This jump happened because of three main reasons: fresh investments from Gulf countries, last year’s big change in the value of the Egyptian pound, and record amounts of money sent home by Egyptians working abroad.
In December alone, these remittances (money sent home by workers abroad) hit a new monthly high of $4 billion. For the whole of 2025, the total reached $41.5 billion, a sharp rise from $29.6 billion in 2024. Figures for January 2026 are not out yet.
The extra dollars mostly went to commercial banks, whose foreign assets grew by about $1.67 billion. The central bank’s own foreign assets stayed almost unchanged. At the same time, foreign debts fell for both the central bank and the commercial banks.
This is a big turnaround.
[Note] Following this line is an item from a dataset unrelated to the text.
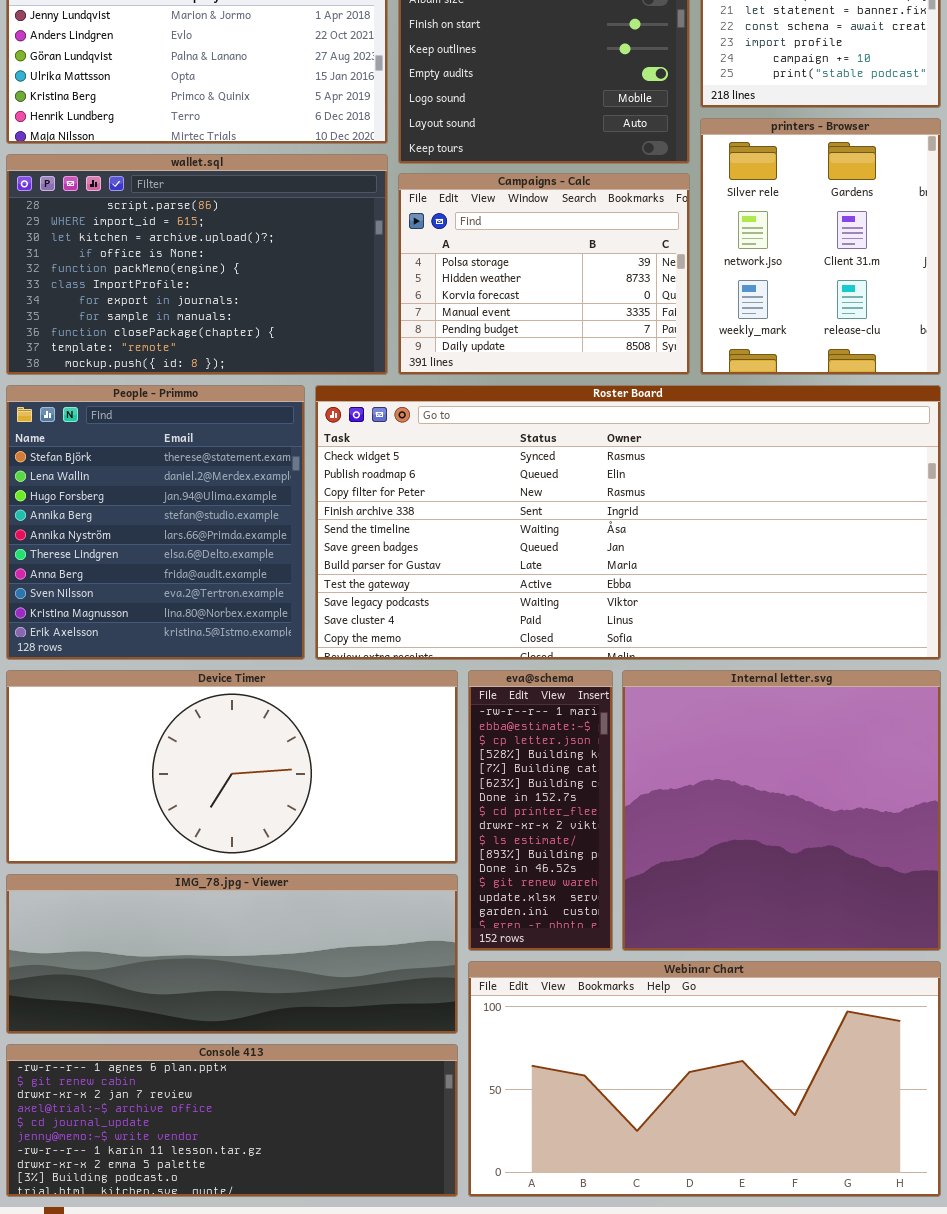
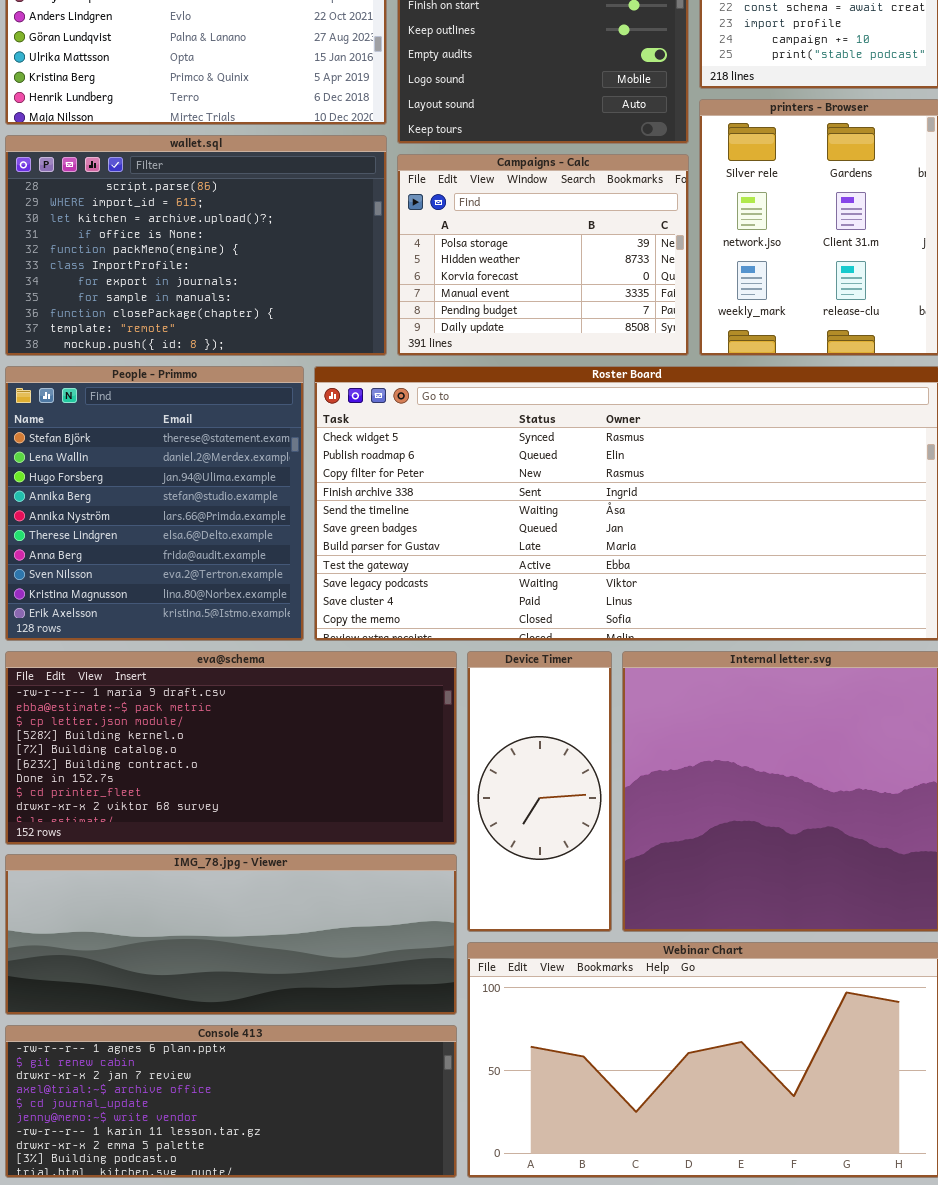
Device Timer: [6,670,458,864] -> [467,651,612,932], moved, resized
eva@schema: [468,670,613,951] -> [5,651,457,845], moved, resized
Egypt’s net foreign assets had turned negative in February 2022, when the central bank was using its dollars to defend the pound against the stronger US dollar. The figure only moved back into positive territory in May 2024.
The change came after the government let the pound float freely in March 2024, which made it weaker and helped attract more dollars. Earlier steps included a 45% devaluation in 2016 as part of wider reforms that cut subsidies, raised taxes and aimed to speed up growth. There was also a 40% devaluation in January 2023.
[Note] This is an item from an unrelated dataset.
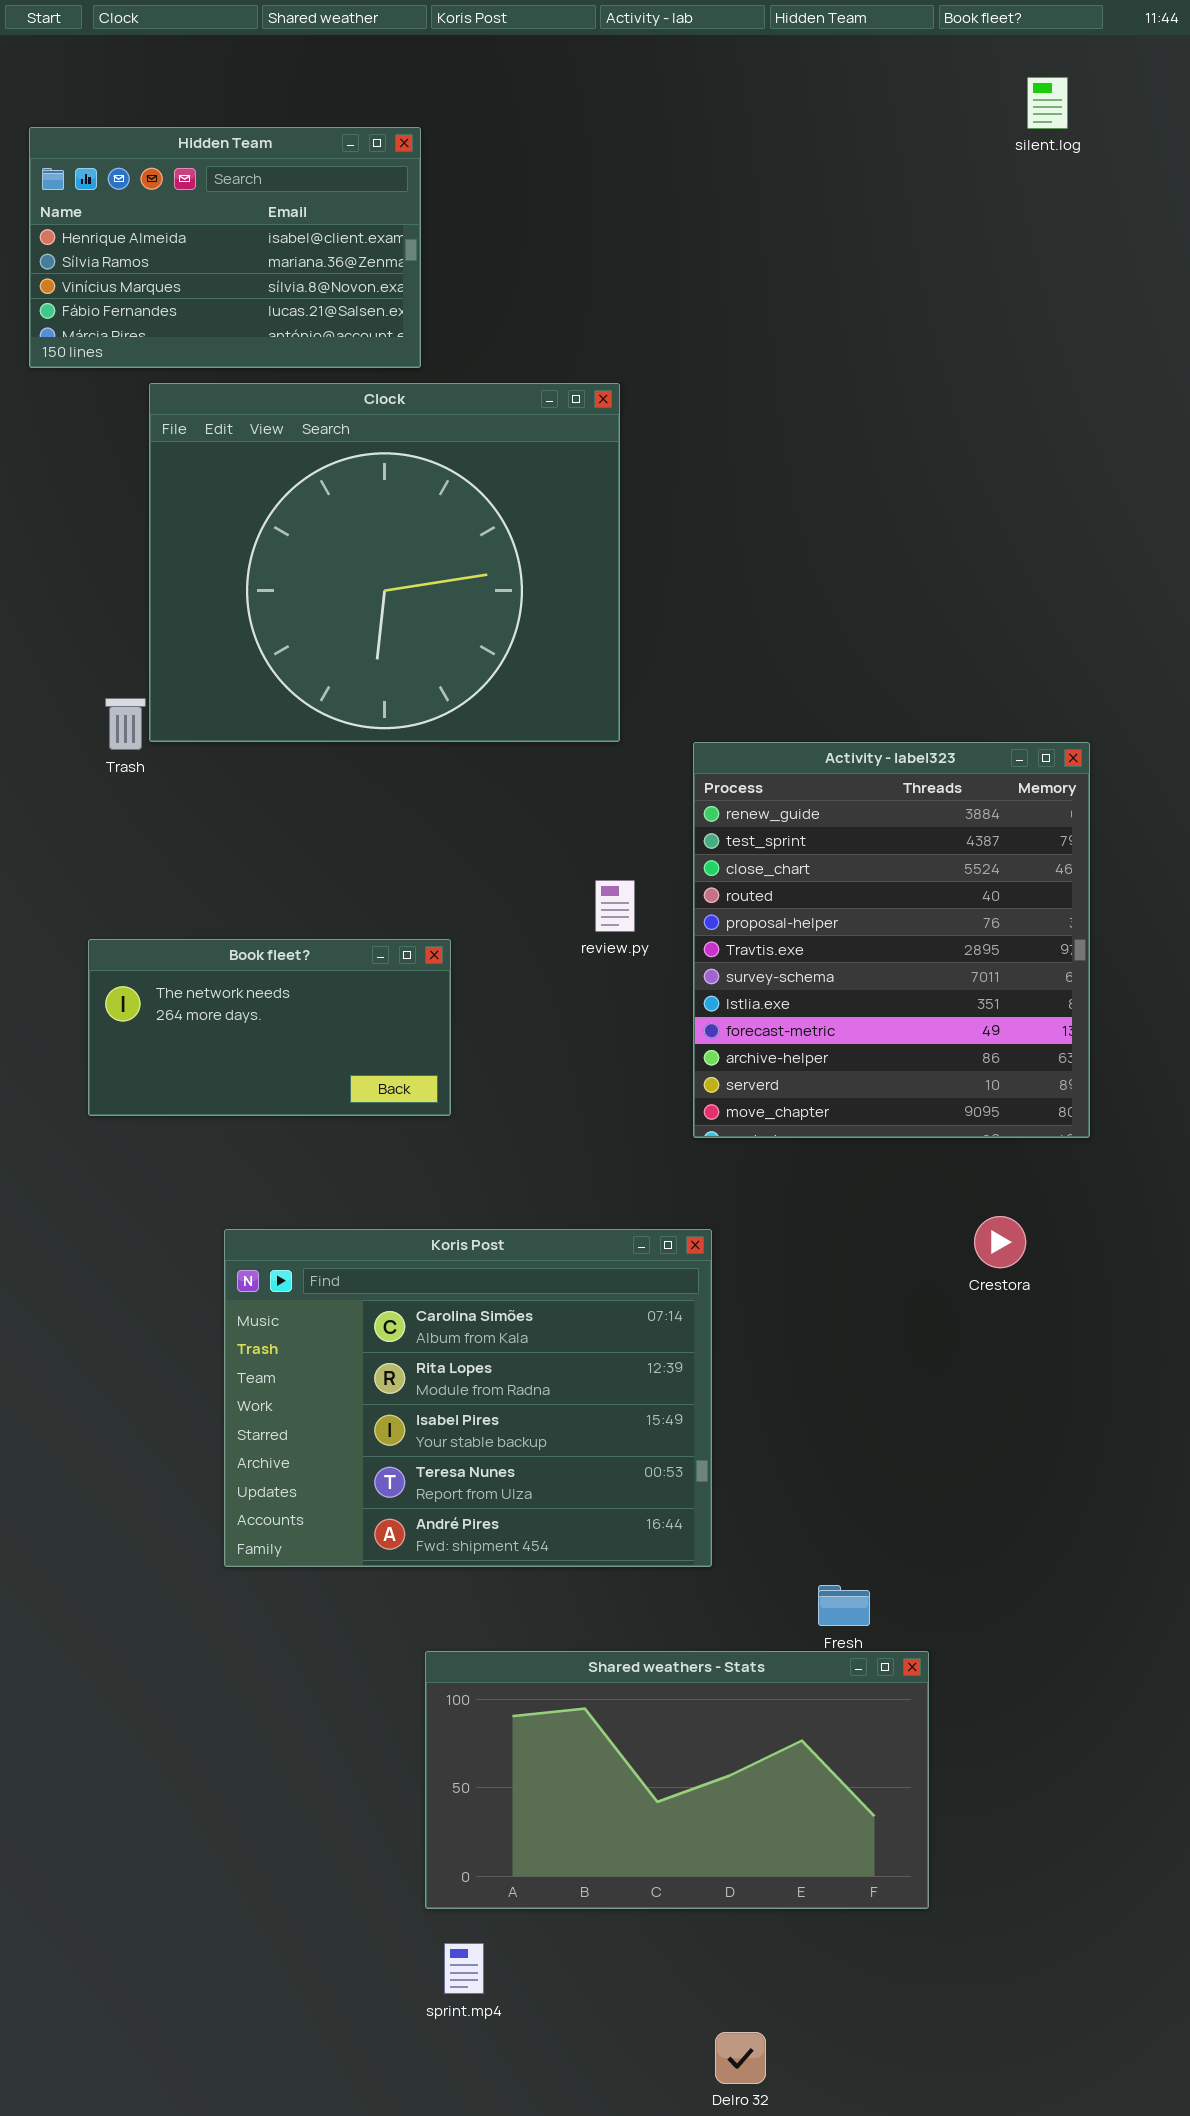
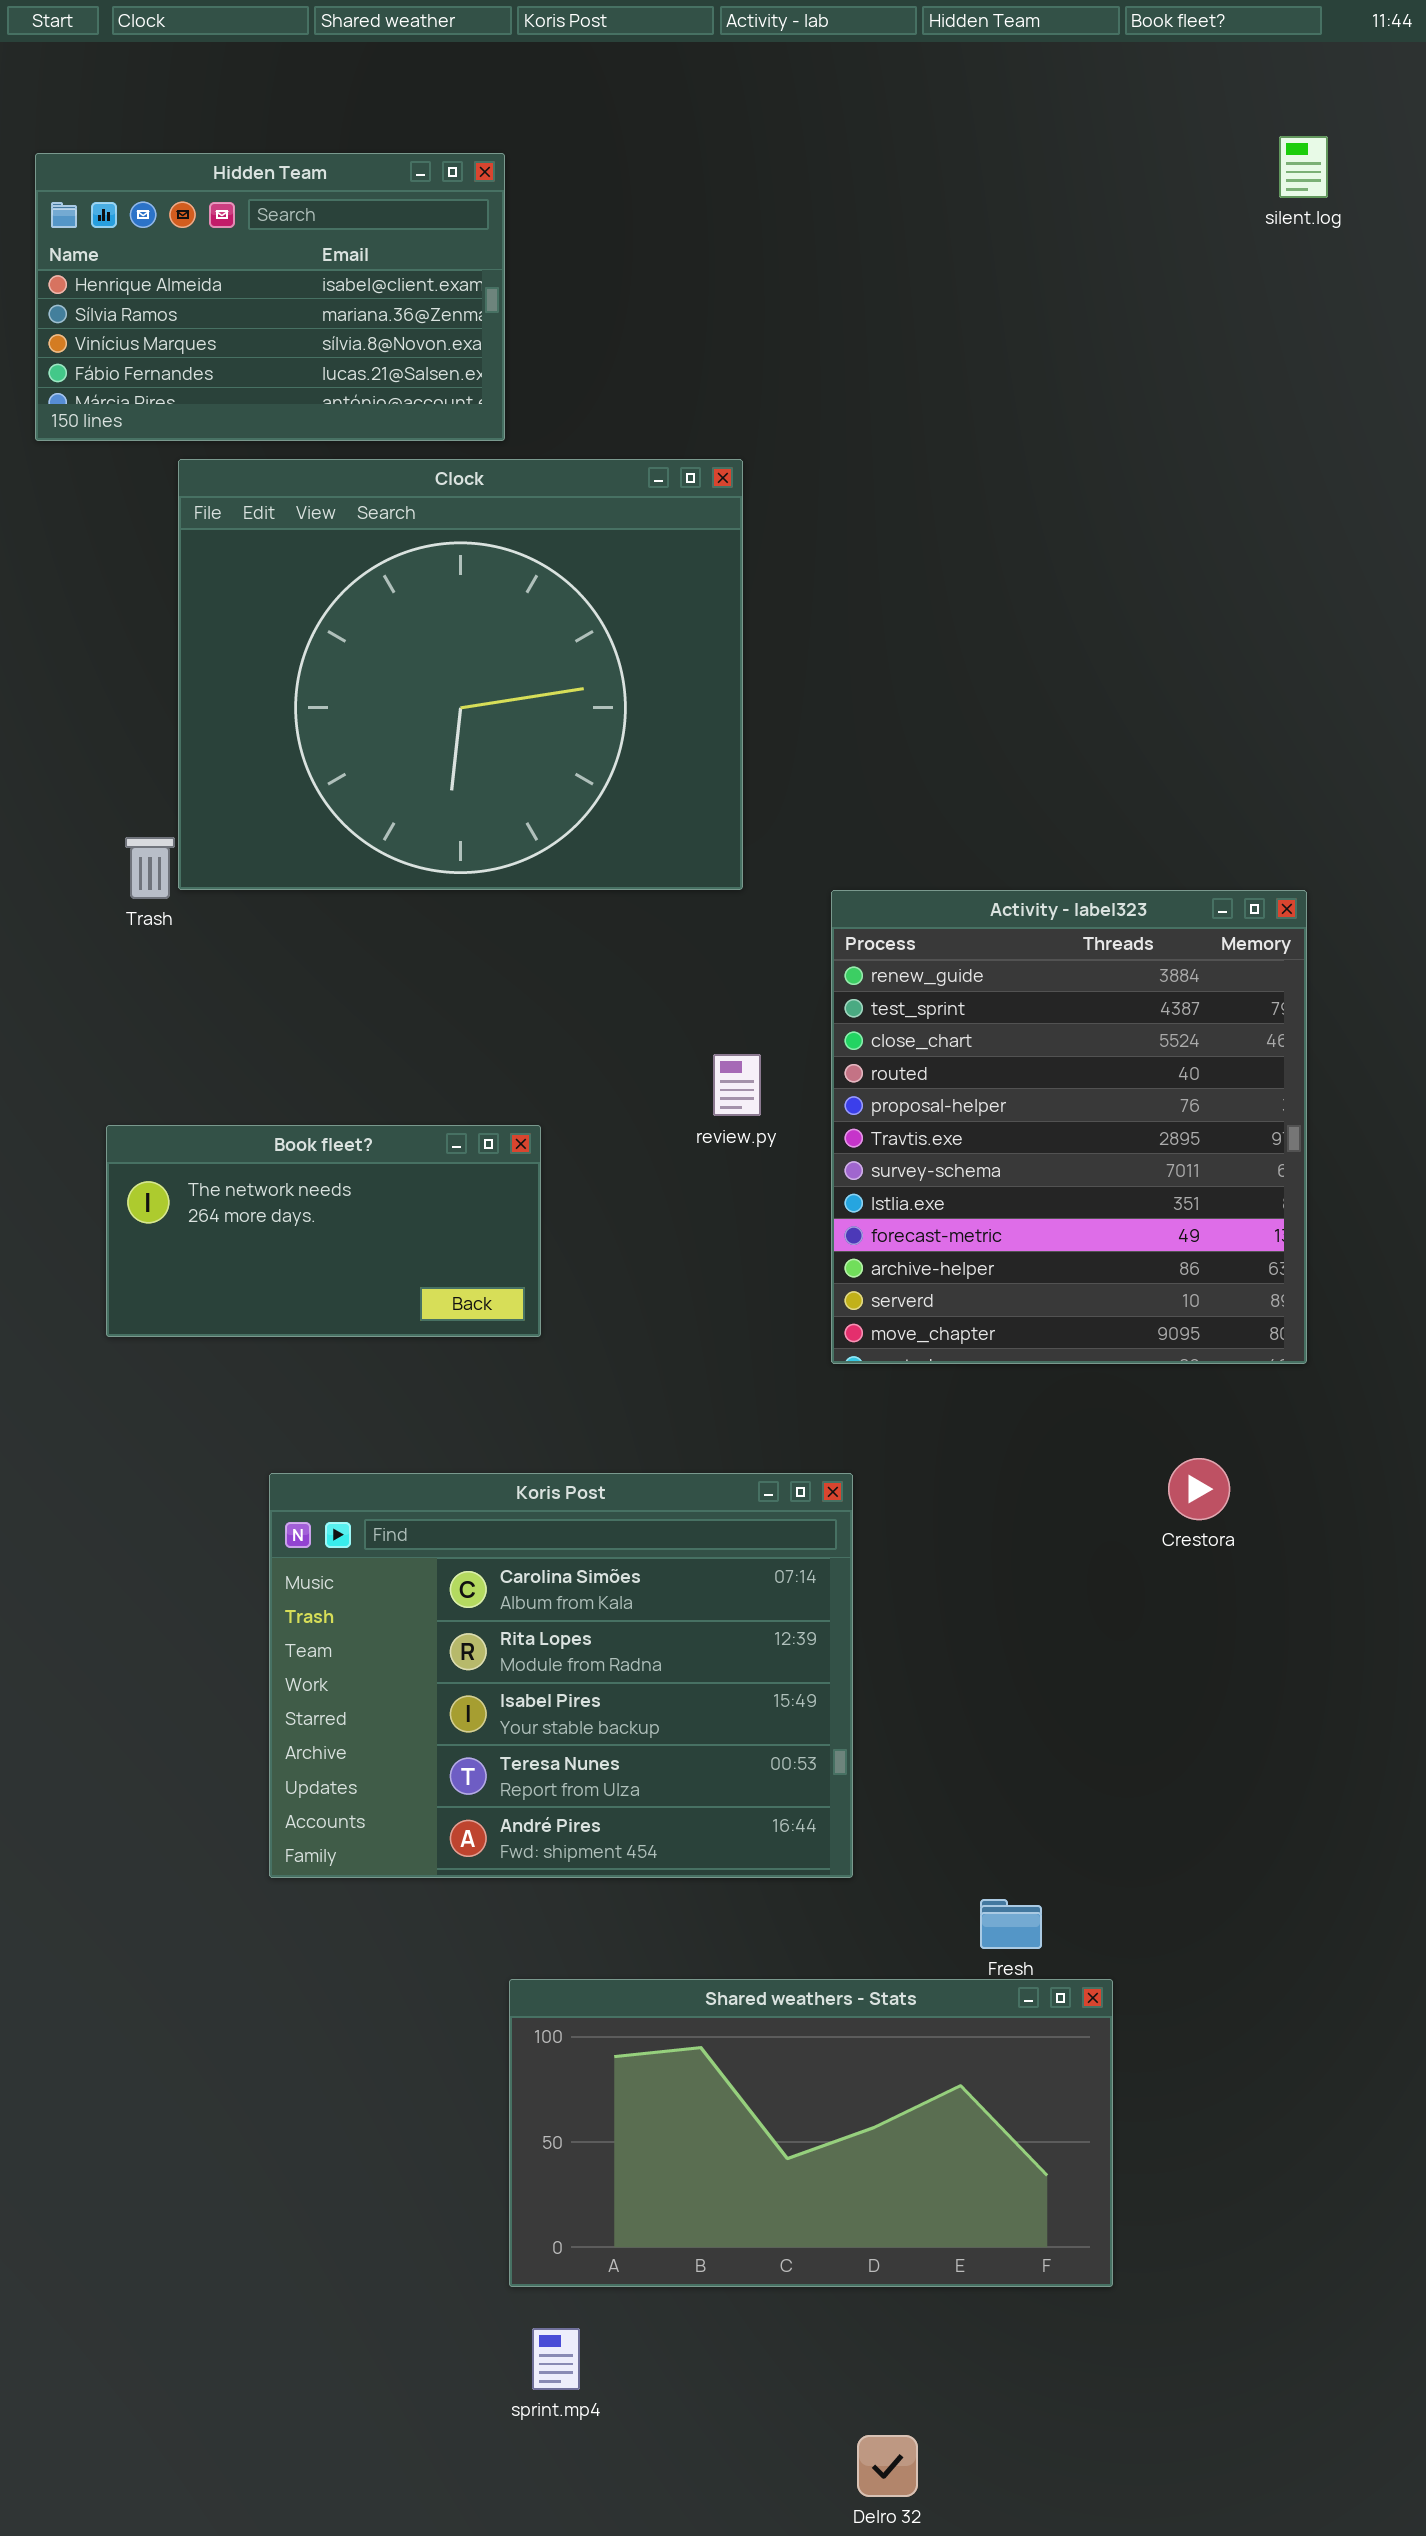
silent.log: [1027,77,1068,129] -> [1279,136,1328,198], moved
The good news keeps coming. At the end of February, Egypt received about $2.3 billion in fresh funding from the International Monetary Fund after completing important checks on its reform programme. This extra support arrives at a time when the country faces tensions in the region and ups and downs in world markets.
Analysts say the record foreign assets give Egypt a stronger cushion to pay for imports, service its debts and keep the economy stable.